NHK broadcasting station in Niigata Prefecture

The NHK Niigata Broadcasting Station (NHK新潟放送局, NHK Niigata Hoso Kyoku) is a unit of the NHK that oversees terrestrial broadcasting in Niigata Prefecture.

==History==
Radio station JOQK made its test broadcasts on October 25, 1931, and started regular broadcasts on November 11 the same year. It was the thirteenth NHK station and radio station overall in Japan to start broadcasts. Initially broadcasting on 625kc, the frequency changed to 800kc on March 7, 1932, later on June 7, 920kc. NHK Radio 2 (initially sharing the JOQK calls) made its first broadcast in 1946; the station adopted the JOQB calls in 1948.

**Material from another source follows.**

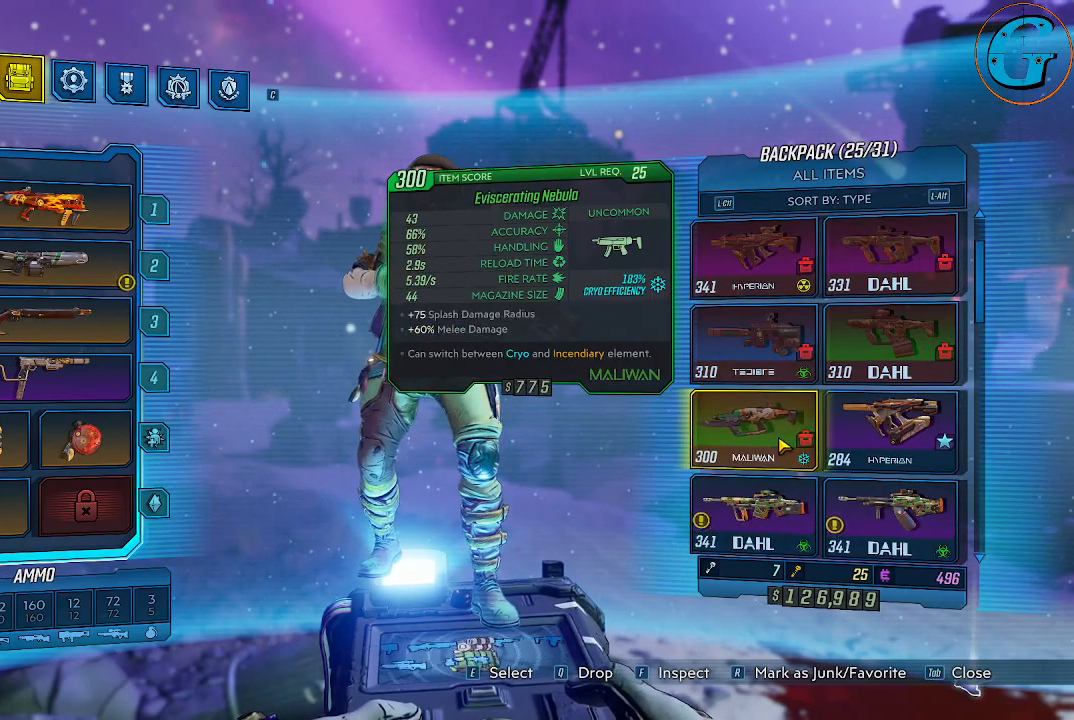
{"keys": [], "mouse": [], "events": []}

Television broadcasts from Mount Yahiko started on December 1, 1958, on VHF channel 2. To prevent Sporadic E propagation from the Utsukushigahara transmitter in Nagano Prefecture, the station moved to channel 8 on April 1, 1962. NHK Educational Television (JOQB-TV) started broadcasting on November 1, 1962, on channel 12.

A snowstorm hit the prefecture in January 1963, forcing NHK to build an emergency reporting facility in Sanjo. TV color broadcasts started on December 16, 1963, with NTT's eastern circuit achieving colorization of television stations at this time. NHK Educational TV followed on April 1, 1964.

Niigata programming was added to NHK+ in October 2022.